**WHAT YOU WILL DO:**
1. According to the article on artisanal warfare, how many Marines were killed in the 1983 truck bombing of a U.S. Marine barracks in Lebanon?
2. Decide whether each statement agrees with the article on artisanal warfare, answering yes or no and quoting the deciding words: (a) The Second World War was won by scientists who built the first atomic bombs. (b) Iran gained something from its war against Iraq. (c) The first declaration of artisanal war came in 1991.

**QUOTED PASSAGE:**
>>>>

The era of ‘asymmetrical warfare’ has brought us to the brink.

Crawford Kilian 6 Jan 2020TheTyee.ca

Crawford Kilian is a contributing editor of The Tyee.

Here we are, a small, northern country far from the nexus of Europe, Asia and Africa that we call the Middle East. We have few strategic links to the region, but for the last 30 years we have been repeatedly pulled into wars there. Now we are on the edge of yet another war, this against the 80 million people of Iran.

But war has changed since Saddam Hussein rolled into Kuwait in 1991, and U.S. president George H.W. Bush rolled him right back. We’re not dealing with massed tanks and carpet bombing. We’re certainly not dealing with George W. Bush’s 2003 invasion of Iraq with all its shock and awe.

We’re dealing with what you might call artisanal warfare: causing death in small but politically dramatic numbers.

It’s quite a change. The Second World War was fought by commanders like U.S. General George S. Patton and Soviet Marshal Georgi Zhukov, masters of vast armies fighting on a vast scale. But it was won by bespectacled scientists who built the first atomic bombs. Nuclear war was obviously, and literally, self-defeating. And so, warfighting evolved.

For half a century we had proxy wars, funded by great powers hiring one or another faction in some strategically useful country. When the great powers themselves got involved, the results were usually disastrous: the U.S. in Korea and Vietnam, the Soviets in Afghanistan.

The rise of asymmetrical warfare

The Second World War had been won with big armies, however, and the victors still cherished them. However awful a big-army war might be, it would be better than the mutually assured destruction of a nuclear exchange. Still, military colleges began to think about “asymmetrical warfare” of the kind that the North Vietnamese had waged against the U.S. and the Afghans against the Soviets. The winners had had outside aid, but they’d won despite the vast military superiority of their adversaries. And it was still state-to-state warfare.

Iran’s theocratic government was a pioneer of artisanal warfare. Even back in 1983, Shiite Islamist terrorists, associated with Iran, had run a truck bomb into a U.S. Marine barracks in Lebanon, killed 241 Marines, and driven Ronald Reagan right out of the country. But it was a sideshow: Iran was also fighting a stupid re-enactment of the First World War against Iraq, losing hundreds of thousands of soldiers, and gained nothing.

But the lesson of Lebanon wasn’t lost on others. In hindsight we can see that the first declaration of artisanal war was made on Sept. 11, 2001. A small group of well-funded, adequately trained, fanatical young men could not inflict strategic harm to the U.S., but they could do plenty of psychological damage. They knocked the world’s greatest superpower off balance, and it has never regained equilibrium.

Instead, the stressed Americans reverted to the Second World War and launched an old-fashioned war against Afghanistan and then Iraq. Tanks and infantry alike ended up in a classic quagmire, and there they remain.

Entrepreneurs of violence

The Americans were still thinking of war as a state-to-state slugfest in which firepower and economic muscle would decide victory. But their real enemies were “non-state agents,” private entrepreneurs of violence working like a swarm of wasps inside Sir Galahad’s shining armour. Artisanal warfare was a logical evolution of asymmetrical war.

<<<<

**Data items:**
>>>>

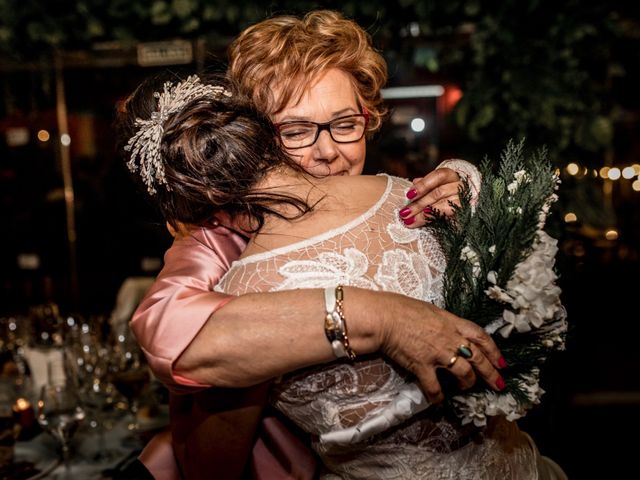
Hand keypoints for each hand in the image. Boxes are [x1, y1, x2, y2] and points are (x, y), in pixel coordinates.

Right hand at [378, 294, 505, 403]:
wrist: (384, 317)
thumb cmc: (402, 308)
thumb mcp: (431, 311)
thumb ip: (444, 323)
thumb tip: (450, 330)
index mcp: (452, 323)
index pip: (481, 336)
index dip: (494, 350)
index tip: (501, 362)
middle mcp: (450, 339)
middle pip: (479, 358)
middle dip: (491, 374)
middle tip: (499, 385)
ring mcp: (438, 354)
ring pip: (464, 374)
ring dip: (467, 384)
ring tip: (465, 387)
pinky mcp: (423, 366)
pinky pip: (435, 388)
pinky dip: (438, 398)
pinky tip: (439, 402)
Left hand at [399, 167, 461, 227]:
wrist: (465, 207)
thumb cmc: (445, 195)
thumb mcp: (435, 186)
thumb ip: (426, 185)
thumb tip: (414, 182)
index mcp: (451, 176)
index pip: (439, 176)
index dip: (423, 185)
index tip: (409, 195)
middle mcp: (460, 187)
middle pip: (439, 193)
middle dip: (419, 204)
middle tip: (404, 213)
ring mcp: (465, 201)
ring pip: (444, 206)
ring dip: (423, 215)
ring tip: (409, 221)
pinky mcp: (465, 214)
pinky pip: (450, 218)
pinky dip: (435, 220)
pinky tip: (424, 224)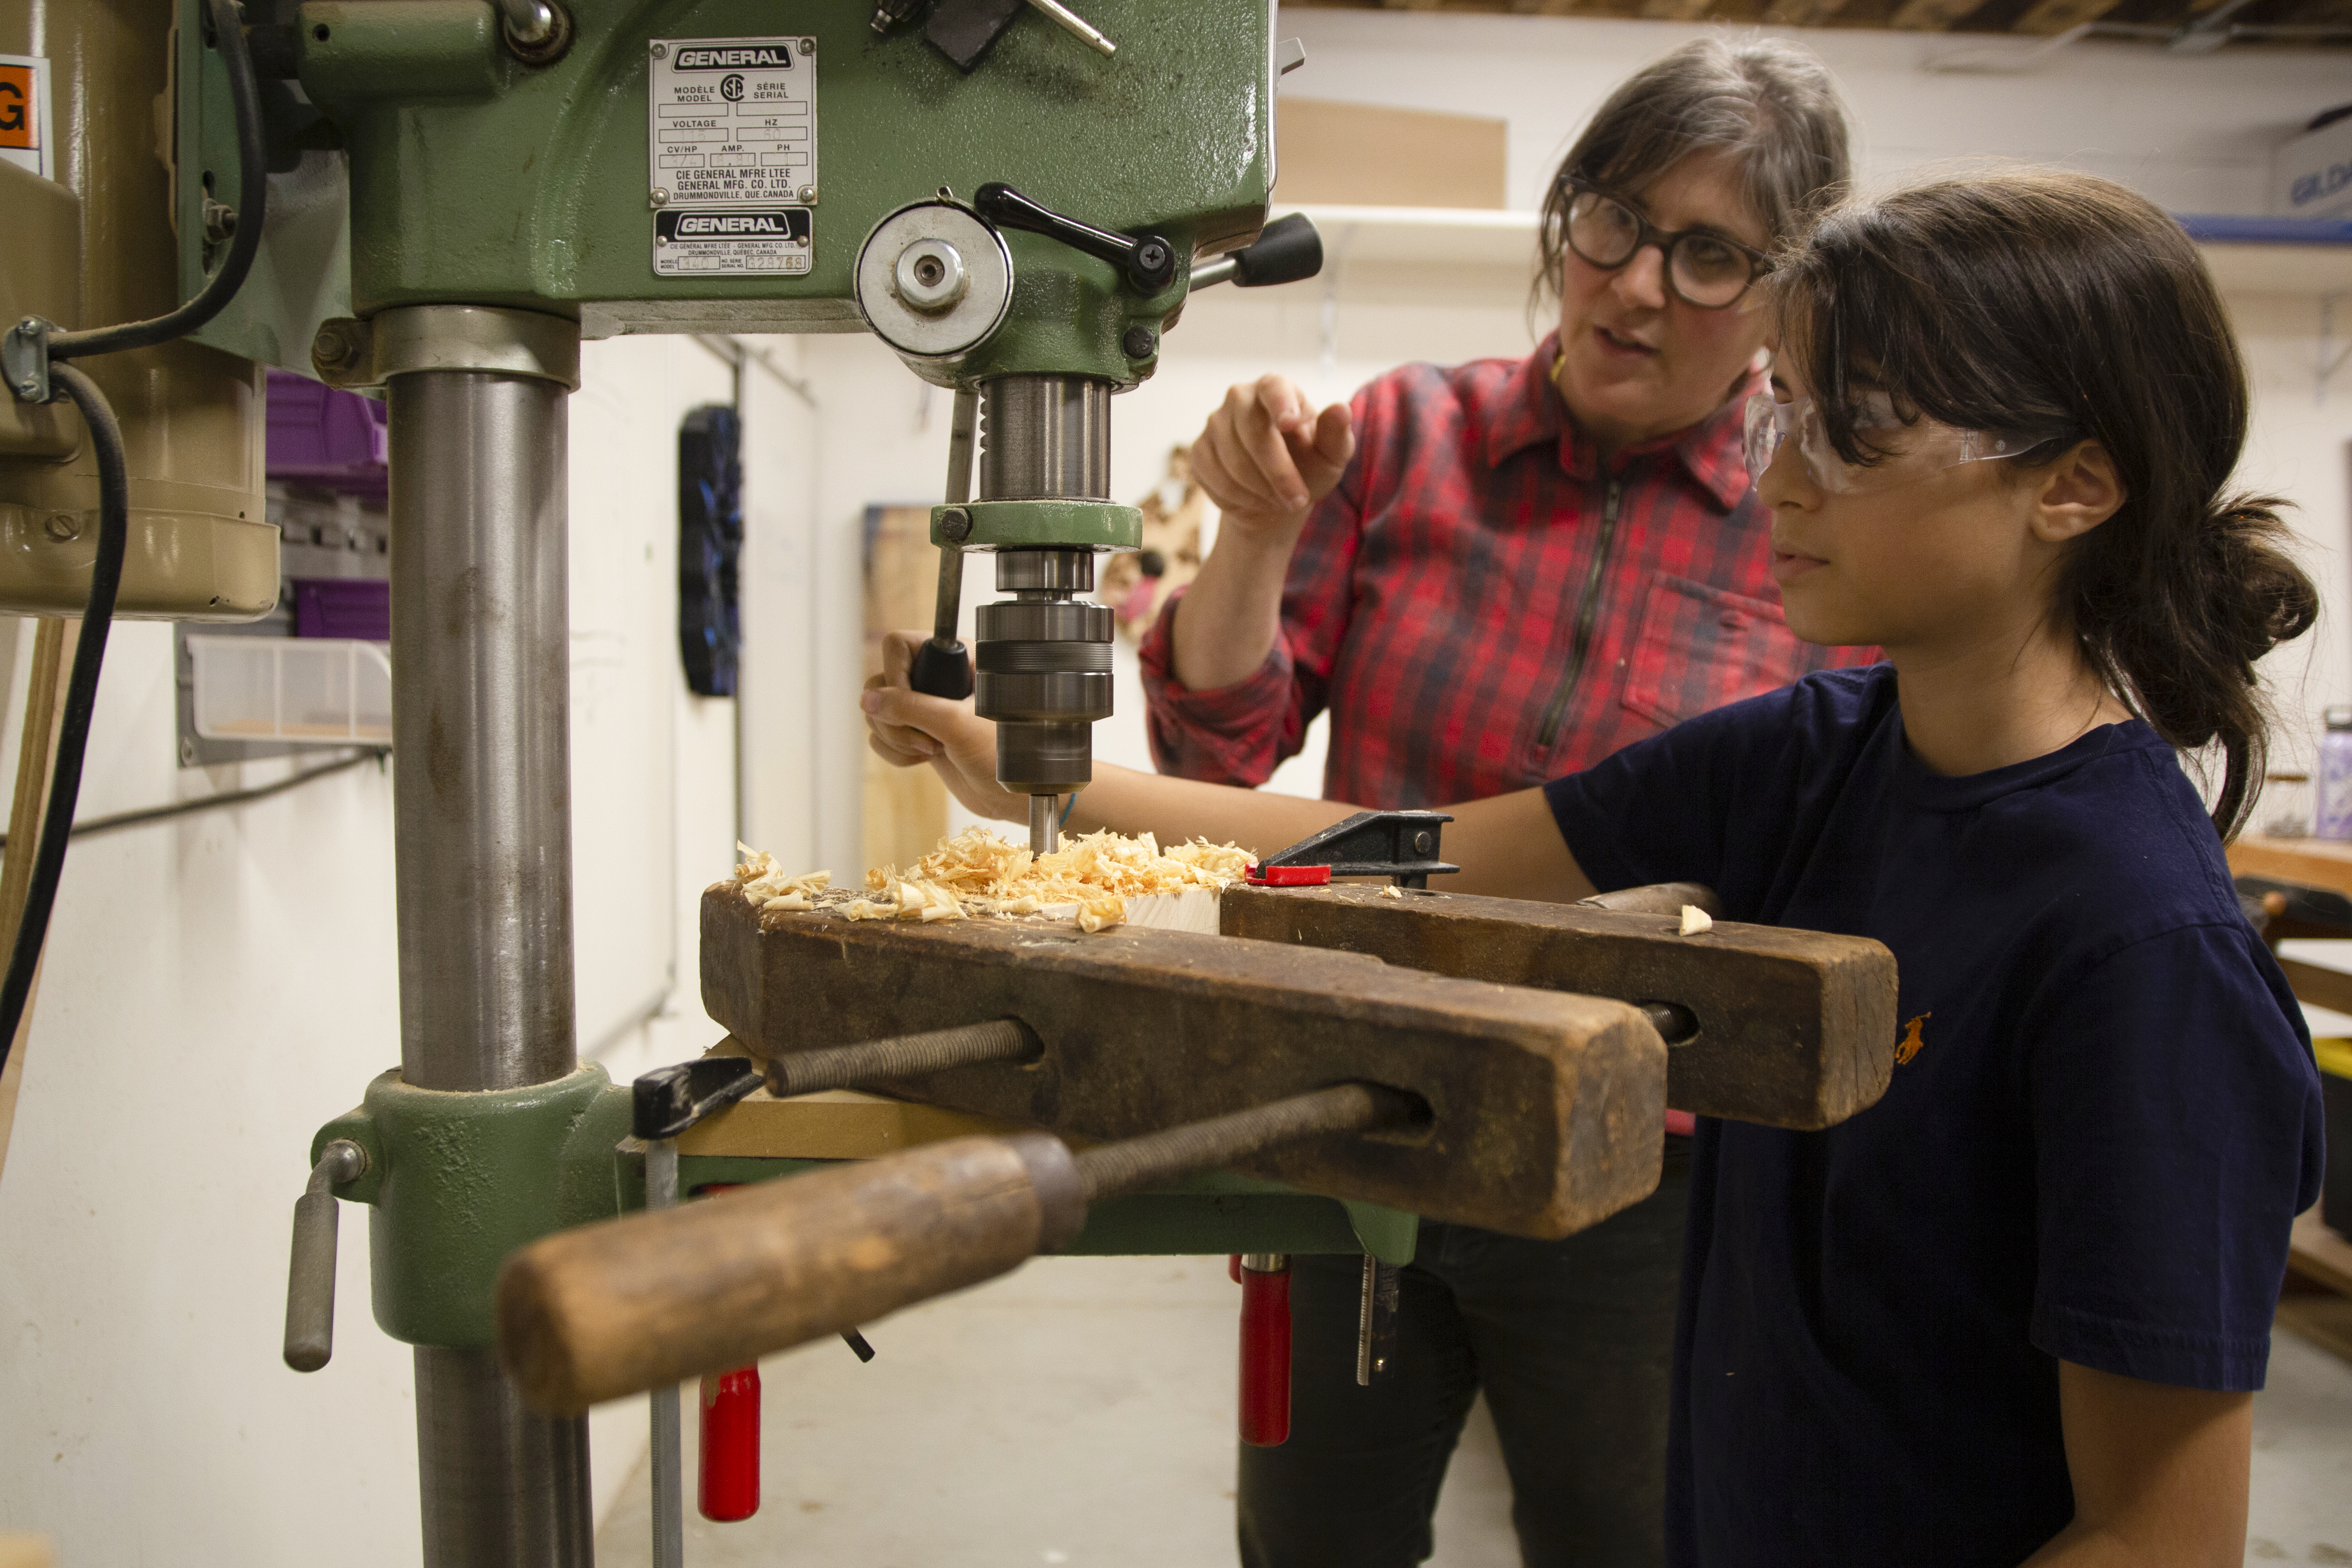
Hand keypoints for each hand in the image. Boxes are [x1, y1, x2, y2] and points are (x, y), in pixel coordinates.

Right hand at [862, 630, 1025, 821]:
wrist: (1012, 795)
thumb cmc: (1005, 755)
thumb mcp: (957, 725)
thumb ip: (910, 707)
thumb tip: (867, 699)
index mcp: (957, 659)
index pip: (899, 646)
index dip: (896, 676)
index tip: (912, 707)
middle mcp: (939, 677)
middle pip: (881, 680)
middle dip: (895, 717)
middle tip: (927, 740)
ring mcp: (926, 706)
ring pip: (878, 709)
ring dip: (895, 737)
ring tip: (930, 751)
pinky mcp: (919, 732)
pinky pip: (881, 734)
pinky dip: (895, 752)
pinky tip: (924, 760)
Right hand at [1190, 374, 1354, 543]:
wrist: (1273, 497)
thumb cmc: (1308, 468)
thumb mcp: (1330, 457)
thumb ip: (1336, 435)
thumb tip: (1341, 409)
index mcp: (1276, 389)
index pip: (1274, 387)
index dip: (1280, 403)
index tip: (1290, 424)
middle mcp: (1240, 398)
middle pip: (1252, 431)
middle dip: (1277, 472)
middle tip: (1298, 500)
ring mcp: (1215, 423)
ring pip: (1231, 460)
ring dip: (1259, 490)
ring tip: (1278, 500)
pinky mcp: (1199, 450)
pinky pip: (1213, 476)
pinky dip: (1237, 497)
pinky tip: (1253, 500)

<<<<
>>>>

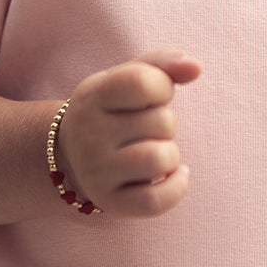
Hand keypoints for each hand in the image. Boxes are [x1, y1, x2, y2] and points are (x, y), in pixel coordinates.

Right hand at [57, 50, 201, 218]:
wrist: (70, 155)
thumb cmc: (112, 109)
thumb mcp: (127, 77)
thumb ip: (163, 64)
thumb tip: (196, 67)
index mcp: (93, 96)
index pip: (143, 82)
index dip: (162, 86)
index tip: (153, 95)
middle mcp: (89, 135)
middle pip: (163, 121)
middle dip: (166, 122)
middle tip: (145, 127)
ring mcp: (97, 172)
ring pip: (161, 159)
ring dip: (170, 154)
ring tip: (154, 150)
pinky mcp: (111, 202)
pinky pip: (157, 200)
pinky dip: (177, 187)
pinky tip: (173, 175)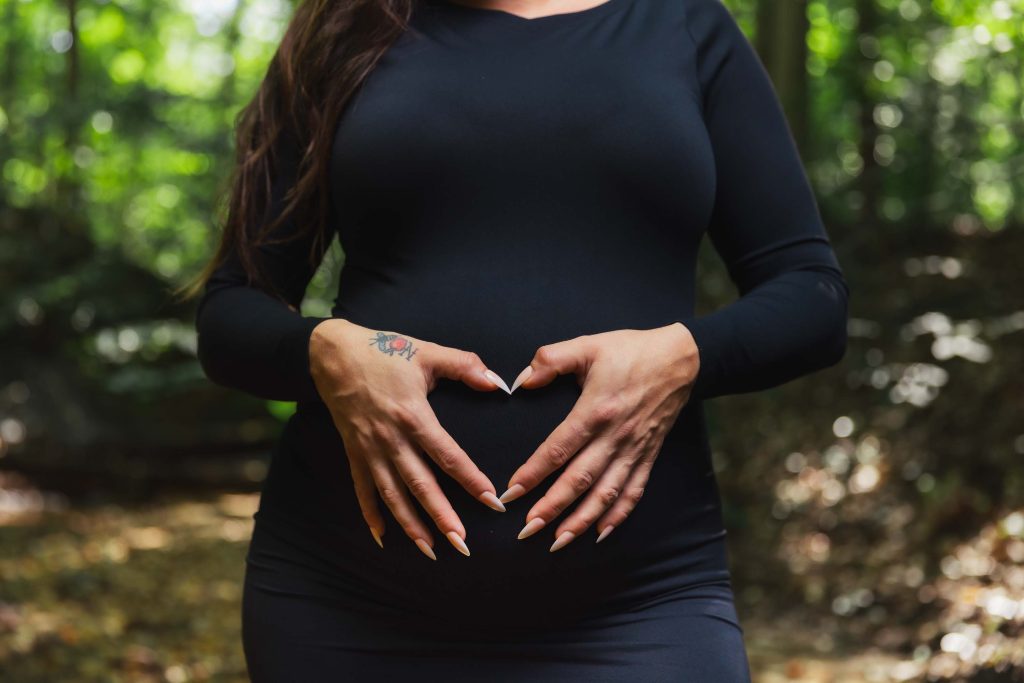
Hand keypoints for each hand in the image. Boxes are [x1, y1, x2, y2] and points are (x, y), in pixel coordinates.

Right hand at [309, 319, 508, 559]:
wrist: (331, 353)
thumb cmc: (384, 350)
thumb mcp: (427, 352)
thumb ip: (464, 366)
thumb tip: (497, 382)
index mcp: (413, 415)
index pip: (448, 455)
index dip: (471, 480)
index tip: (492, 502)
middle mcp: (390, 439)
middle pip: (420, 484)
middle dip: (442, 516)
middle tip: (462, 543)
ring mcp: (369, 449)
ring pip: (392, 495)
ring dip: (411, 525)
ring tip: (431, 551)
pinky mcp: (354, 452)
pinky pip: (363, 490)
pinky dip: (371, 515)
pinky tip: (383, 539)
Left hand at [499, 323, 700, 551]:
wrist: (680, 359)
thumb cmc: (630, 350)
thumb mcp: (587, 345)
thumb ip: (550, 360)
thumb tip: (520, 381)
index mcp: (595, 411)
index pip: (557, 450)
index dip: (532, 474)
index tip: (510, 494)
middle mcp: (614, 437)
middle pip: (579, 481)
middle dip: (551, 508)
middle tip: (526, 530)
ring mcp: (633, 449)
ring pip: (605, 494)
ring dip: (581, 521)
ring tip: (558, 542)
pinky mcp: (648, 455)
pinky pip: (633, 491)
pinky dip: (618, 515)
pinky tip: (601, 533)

<<<<
>>>>

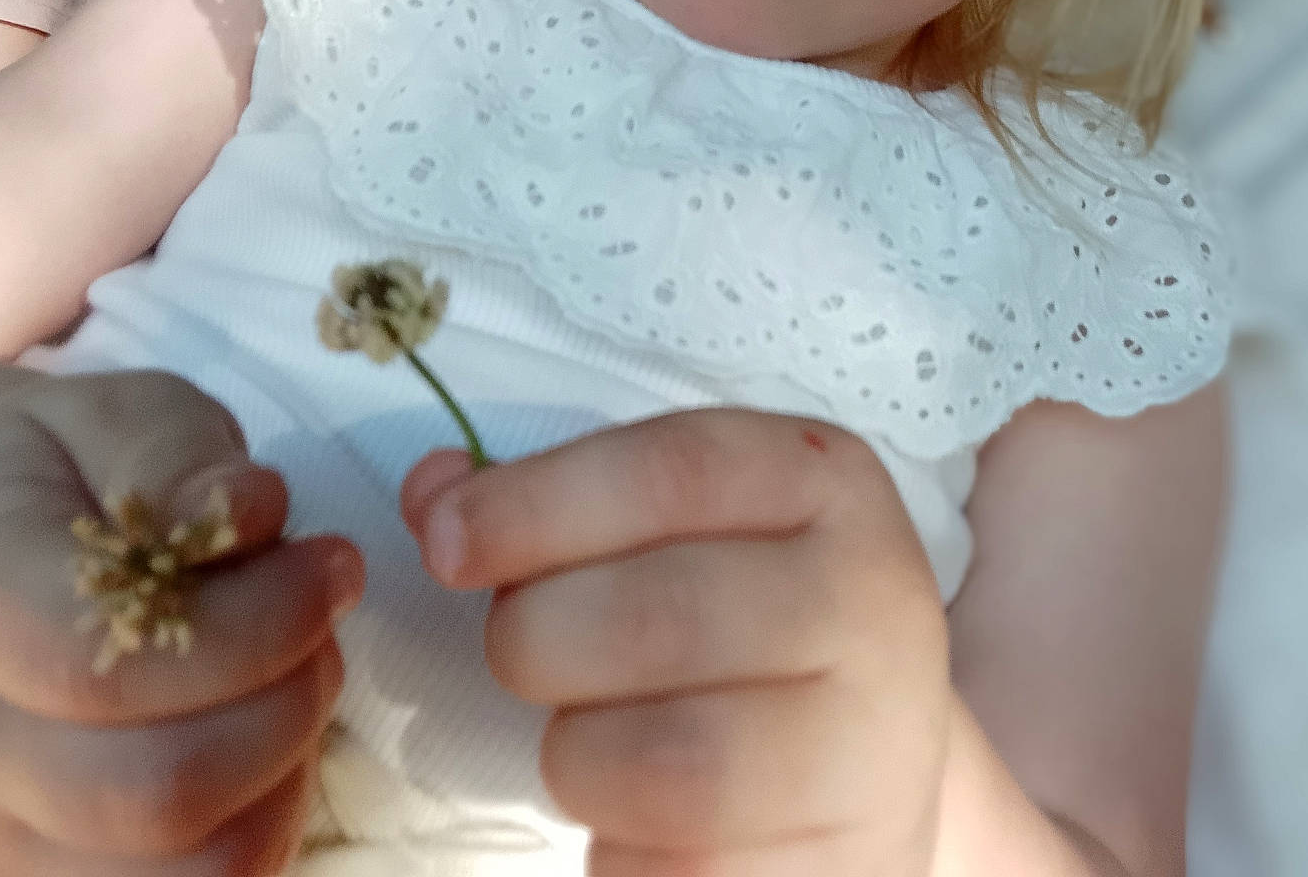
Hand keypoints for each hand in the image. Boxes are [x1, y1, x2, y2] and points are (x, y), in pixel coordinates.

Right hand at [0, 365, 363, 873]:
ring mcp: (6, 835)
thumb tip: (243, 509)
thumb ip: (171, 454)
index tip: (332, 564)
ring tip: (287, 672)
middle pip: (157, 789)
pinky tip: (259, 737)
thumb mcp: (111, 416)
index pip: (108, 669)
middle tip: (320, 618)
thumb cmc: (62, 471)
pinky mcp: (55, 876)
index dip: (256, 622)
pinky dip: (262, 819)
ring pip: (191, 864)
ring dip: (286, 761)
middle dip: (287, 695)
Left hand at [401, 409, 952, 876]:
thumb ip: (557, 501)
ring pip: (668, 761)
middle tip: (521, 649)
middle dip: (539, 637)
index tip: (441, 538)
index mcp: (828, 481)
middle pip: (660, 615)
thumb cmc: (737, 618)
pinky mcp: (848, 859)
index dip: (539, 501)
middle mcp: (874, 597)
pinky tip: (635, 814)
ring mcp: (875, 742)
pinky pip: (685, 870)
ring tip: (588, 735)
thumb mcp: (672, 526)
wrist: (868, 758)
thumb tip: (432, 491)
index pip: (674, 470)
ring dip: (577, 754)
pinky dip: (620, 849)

<<<<

**YOUR WRITTEN ANSWERS:**
1. 241 Marines were killed.

2.
(a) Yes: "But it was won by bespectacled scientists who built the first atomic bombs."
(b) No: "losing hundreds of thousands of soldiers, and gained nothing."
(c) No: "the first declaration of artisanal war was made on Sept. 11, 2001."